Despite the unpleasant atmosphere, Mahler had moments of success at Kassel.
He directed a performance of his favorite opera, Weber's Der Freischütz,and, on June 23, 1884, conducted his own incidental music to Joseph Victor von Scheffel's play Der Trompeter von Säkkingen ("The Trumpeter of Säkkingen"), the first professional public performance of a Mahler work.
An ardent, but ultimately unfulfilled, love affair with soprano Johanna Richter led Mahler to write a series of love poems which became the text of his song cycle Lieder eines fahrenden Gesellen ("Songs of a Wayfarer").
In January 1884, the distinguished conductor Hans von Bülow brought the Meiningen Court Orchestra to Kassel and gave two concerts.
Hoping to escape from his job in the theater, Mahler unsuccessfully sought a post as Bülow's permanent assistant.
However, in the following year his efforts to find new employment resulted in a six-year contract with the prestigious Leipzig Opera, to begin in 1886.
Unwilling to remain in Kassel for another year, Mahler resigned in July 1885, and through good fortune had been offered a standby appointment as an assistant conductor at the Neues Deutsches Theater (New German Theatre) in Prague.
In Prague, the emergence of the Czech National Revival has increased the popularity and importance of the new Czech National Theater, and has led to a downturn in the Neues Deutsches Theater's fortunes.
Mahler's task is to help arrest this decline by offering high-quality productions of German opera.
He has early success presenting works by Mozart and Wagner, composers with whom he will be particularly associated for the rest of his career, but his individualistic and increasingly autocratic conducting style leads to friction, and a falling out with his more experienced fellow-conductor, Ludwig Slansky.
Gustav Mahler premieres his Symphony No. 1, in Budapest, on November 20, 1889.
Mainly composed between late 1887 and March 1888, though it incorporates music Mahler had composed for previous works, it had been composed while Mahler was second conductor at the Leipzig Opera, Germany.
Although in his letters Mahler almost always refers to the work as a symphony, the first two performances describe it as a symphonic poem and as a tone poem in symphonic form respectively.
The work is premièred at the Vigadó Concert Hall, but is not well received.

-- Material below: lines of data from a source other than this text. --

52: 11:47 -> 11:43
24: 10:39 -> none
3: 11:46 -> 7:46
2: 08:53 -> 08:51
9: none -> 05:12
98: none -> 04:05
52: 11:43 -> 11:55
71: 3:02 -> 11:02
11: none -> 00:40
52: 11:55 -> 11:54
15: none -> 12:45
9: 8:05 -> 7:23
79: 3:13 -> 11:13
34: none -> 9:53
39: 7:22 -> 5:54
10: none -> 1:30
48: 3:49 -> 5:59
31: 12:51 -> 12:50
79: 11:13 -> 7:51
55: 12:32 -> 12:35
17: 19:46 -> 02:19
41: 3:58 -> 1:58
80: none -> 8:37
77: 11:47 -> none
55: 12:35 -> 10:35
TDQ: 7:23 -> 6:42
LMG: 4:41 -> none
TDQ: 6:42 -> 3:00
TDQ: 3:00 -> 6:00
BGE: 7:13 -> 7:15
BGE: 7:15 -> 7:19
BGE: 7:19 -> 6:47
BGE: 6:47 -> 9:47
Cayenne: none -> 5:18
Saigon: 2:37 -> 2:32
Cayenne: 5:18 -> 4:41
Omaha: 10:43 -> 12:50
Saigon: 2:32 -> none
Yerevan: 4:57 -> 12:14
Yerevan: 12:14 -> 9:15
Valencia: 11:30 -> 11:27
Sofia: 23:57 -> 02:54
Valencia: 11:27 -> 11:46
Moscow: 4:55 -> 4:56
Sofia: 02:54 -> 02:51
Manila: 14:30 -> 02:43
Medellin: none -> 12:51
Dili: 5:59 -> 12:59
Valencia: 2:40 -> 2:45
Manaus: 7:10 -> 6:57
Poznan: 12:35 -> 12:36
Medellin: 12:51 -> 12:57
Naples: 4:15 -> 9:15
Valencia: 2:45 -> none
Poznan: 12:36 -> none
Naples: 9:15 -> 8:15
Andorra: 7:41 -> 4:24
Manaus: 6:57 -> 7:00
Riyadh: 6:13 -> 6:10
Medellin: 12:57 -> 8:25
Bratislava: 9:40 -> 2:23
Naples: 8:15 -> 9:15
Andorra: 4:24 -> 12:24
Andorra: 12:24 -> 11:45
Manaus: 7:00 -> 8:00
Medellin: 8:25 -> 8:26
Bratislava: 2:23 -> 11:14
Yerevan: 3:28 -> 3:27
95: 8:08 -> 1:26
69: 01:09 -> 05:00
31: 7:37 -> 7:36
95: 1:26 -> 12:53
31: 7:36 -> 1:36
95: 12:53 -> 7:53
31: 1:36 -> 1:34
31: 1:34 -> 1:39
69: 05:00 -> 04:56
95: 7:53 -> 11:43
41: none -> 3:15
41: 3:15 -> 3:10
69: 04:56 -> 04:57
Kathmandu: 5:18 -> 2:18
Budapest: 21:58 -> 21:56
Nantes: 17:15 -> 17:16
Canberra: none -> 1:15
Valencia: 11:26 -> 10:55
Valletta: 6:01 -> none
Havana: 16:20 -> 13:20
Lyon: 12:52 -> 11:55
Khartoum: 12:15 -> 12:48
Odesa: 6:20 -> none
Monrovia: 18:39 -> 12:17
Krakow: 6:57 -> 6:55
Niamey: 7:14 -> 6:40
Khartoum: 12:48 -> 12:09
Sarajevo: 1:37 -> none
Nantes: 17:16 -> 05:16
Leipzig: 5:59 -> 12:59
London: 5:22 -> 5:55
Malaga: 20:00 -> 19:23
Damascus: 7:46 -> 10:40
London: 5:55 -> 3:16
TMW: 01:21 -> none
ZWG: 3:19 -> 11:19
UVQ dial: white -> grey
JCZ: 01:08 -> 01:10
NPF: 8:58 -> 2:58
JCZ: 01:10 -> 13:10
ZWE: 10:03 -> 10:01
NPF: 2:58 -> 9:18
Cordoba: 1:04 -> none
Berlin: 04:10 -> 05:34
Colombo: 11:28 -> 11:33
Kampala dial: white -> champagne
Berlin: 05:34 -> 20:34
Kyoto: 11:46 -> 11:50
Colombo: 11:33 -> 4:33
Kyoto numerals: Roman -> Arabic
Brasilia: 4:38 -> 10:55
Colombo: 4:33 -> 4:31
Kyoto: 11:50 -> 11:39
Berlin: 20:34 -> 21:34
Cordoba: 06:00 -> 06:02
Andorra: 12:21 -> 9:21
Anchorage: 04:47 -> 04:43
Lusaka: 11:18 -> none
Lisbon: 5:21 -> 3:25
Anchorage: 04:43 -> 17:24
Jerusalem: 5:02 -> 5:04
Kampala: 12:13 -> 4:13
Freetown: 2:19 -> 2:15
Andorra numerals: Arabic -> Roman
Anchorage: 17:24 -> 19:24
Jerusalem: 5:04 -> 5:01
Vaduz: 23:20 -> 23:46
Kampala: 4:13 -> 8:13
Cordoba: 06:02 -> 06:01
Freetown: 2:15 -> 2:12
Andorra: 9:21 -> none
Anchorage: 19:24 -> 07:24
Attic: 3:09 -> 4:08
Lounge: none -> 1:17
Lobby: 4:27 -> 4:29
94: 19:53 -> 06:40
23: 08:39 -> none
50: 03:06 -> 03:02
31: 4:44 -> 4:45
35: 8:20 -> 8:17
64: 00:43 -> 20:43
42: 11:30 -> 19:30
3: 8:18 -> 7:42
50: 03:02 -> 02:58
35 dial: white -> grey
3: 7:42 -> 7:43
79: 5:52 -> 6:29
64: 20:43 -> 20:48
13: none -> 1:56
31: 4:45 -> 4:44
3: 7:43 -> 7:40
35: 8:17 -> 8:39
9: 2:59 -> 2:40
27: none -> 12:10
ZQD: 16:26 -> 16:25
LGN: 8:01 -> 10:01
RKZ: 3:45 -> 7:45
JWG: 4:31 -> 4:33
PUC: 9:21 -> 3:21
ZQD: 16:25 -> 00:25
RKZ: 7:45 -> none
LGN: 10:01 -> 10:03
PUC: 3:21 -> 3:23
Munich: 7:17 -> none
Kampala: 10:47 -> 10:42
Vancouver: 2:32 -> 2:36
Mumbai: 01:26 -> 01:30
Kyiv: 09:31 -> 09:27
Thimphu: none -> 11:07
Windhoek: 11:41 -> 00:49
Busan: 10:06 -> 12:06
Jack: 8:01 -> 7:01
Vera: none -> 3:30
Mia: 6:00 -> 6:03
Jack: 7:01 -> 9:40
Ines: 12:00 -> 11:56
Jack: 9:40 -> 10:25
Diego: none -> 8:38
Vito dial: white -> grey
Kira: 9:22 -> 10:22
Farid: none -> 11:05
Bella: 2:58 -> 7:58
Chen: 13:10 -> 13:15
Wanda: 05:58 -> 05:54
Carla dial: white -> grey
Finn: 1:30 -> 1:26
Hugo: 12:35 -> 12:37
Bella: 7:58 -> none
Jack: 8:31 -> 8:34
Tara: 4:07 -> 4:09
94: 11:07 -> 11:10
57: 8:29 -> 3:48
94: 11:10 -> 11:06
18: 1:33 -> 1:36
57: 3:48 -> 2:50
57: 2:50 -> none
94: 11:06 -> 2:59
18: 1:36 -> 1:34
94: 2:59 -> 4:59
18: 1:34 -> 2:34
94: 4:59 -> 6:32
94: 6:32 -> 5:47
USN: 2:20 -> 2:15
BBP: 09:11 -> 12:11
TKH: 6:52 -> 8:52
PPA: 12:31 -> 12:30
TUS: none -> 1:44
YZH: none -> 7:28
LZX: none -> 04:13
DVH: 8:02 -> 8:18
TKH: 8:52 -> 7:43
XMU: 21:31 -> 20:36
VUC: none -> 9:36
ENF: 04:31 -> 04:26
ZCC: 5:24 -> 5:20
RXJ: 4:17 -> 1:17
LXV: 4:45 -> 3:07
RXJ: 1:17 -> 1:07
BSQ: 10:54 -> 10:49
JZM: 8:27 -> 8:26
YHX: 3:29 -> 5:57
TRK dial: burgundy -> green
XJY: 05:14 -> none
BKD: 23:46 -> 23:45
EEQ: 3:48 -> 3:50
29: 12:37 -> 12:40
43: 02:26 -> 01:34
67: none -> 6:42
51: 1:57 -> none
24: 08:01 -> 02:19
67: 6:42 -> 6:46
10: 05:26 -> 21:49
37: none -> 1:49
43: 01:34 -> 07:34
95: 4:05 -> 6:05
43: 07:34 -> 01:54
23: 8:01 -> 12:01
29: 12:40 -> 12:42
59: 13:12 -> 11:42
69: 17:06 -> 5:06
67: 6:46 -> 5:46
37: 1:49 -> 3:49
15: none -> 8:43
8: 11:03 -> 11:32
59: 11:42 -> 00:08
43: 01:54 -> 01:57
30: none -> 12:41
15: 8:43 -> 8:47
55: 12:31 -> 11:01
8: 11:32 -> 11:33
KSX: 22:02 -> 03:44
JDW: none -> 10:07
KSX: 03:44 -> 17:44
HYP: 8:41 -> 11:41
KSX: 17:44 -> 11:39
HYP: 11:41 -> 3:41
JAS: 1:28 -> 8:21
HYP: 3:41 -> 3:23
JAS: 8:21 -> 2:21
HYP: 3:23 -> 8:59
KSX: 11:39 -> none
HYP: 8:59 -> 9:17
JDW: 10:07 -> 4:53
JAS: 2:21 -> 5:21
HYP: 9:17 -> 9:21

Mahler will make some major revisions for the second performance, given at Hamburg in October 1893; further alterations will be made in the years prior to the first publication, in late 1898.
Some modern performances and recordings give the work the title Titan, despite the fact that Mahler only used this label for the second and third performances, and never after the work had reached its definitive four-movement form in 1896.
Mahler will conduct more performances of this symphony than of any of his later works.